Is There a Cure for Video Game Addiction?
Treatment for video game addiction is similar to that for other addictions. Counseling and behavior modification are the primary means of treating addicted gamers. Together, individual and family counseling are powerful treatment tools. Some treatment facilities incorporate medication into their programs.
However, unlike drugs or alcohol, video games are tied to computers, which are a key part of life for most people. In that way, the addiction is similar to food addiction. As a result, some treatment centers explore controlled use rather than abstinence.
Dopamine works in the brain’s reward center. It is released during activities most people find pleasurable, including eating and consuming certain drugs.
Therapists view all addictions as functioning essentially the same way. In the case of non-substance addictions, such as those to sex, gambling, and gaming, the behavior takes the place of a substance. The action of playing generates a feeling of pleasure, which ensures the addict will repeat the action as often as possible.
In a report published by CBC News in April 2013, a gaming addiction expert said those with certain personality disorders or disabilities are at greater risk than others. She noted that people who suffer from attention deficit hyperactivity disorder and Asperger’s are particularly susceptible to gaming addiction.
Those who study video game addiction also believe that the problem has a psychological component. They contend that compulsive gamers retreat to a fantasy world to escape their real-life troubles and unpleasant emotions. According to a recent report, 41 percent of those who play online video games indicated they game to escape from reality.
Therapies for Video Game Addicts:
Research on treatment for video game addiction is ongoing, but few clinical trials have been conducted in relation to the problem. Experts agree that the same treatments used for sufferers of other addictions appear to work for video game addicts. As a result, they generally recommend counseling and psychotherapy, cognitive behavioral therapy, 12-step programs, and medication, either individually or in combination with other treatment methods.
One-on-one counseling and family counseling are both effective in treating a gaming addict.
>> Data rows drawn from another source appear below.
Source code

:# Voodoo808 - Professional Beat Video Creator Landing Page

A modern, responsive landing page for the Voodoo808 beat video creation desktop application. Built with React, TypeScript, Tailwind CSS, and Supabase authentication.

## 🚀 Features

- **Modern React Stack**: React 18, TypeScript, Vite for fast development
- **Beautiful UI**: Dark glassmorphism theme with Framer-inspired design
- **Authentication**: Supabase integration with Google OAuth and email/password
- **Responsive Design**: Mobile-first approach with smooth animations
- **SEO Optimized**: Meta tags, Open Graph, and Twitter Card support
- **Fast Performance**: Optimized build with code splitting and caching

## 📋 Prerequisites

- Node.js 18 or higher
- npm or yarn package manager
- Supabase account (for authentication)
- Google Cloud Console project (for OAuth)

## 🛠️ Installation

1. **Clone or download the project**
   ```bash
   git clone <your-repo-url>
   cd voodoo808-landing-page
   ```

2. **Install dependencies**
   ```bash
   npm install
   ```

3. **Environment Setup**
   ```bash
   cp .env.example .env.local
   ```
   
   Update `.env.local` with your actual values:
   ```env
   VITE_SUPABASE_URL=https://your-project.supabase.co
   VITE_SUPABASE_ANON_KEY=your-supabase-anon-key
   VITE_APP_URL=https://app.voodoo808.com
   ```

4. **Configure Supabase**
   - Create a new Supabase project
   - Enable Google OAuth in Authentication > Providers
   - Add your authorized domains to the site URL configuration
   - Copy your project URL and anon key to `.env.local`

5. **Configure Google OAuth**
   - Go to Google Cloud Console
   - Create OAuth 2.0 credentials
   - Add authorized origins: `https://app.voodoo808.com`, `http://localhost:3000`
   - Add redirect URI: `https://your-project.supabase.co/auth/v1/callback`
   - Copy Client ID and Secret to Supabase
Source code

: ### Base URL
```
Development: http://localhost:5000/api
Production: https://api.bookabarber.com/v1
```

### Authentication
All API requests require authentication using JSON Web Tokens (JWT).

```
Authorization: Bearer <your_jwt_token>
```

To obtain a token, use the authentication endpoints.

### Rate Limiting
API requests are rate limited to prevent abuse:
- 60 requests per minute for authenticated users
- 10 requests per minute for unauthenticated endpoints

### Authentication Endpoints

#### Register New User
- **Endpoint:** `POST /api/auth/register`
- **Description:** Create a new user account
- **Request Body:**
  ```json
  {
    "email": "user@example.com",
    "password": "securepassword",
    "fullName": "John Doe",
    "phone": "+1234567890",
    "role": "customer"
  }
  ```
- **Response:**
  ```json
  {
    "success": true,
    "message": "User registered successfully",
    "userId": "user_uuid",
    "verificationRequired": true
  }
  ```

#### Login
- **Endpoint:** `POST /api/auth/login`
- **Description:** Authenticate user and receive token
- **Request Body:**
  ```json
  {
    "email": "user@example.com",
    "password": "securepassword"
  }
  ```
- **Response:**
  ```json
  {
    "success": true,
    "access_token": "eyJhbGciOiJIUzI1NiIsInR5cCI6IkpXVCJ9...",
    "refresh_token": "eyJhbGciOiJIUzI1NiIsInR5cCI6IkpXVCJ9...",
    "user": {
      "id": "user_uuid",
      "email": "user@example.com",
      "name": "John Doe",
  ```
Psychotherapists attempt to help the addict understand how gaming is related to their school or job, emotions and moods, and sense of life goals and rewards.
Cognitive Behavioral Therapy Treatment:
Many experts recommend cognitive behavioral therapy as the ideal treatment for video game addiction. The therapy allows the addict to shift their thoughts, replacing those that lead to compulsive gaming with healthier thinking patterns. As its name implies, cognitive behavioral therapy allows a person to modify their thoughts, feelings, and ultimately behavior for the better.
Therapists consider addiction a belief or way of thinking that leads to irrational, often unhealthy behaviors. They start treatment by identifying and focusing on the thoughts that start the chain of addiction and help the addict begin their transition from there.
Cognitive-behavioral therapy techniques include setting goals and then learning to overcome the thinking that sparks compulsive gaming.
Outpatient Video Game Rehab and Treatment Programs:
Outpatient video game rehabilitation programs share many of the traits of inpatient programs, minus the overnight accommodations. Outpatient programs offer significantly more freedom for the patient, who, at the end of each session, is allowed to return home. Such a structure permits patients to maintain commitments to work, school, friends, and family. Another benefit of an outpatient program is that the patient can enjoy a support network without needing to reveal to coworkers or fellow students that they are undergoing treatment for addiction.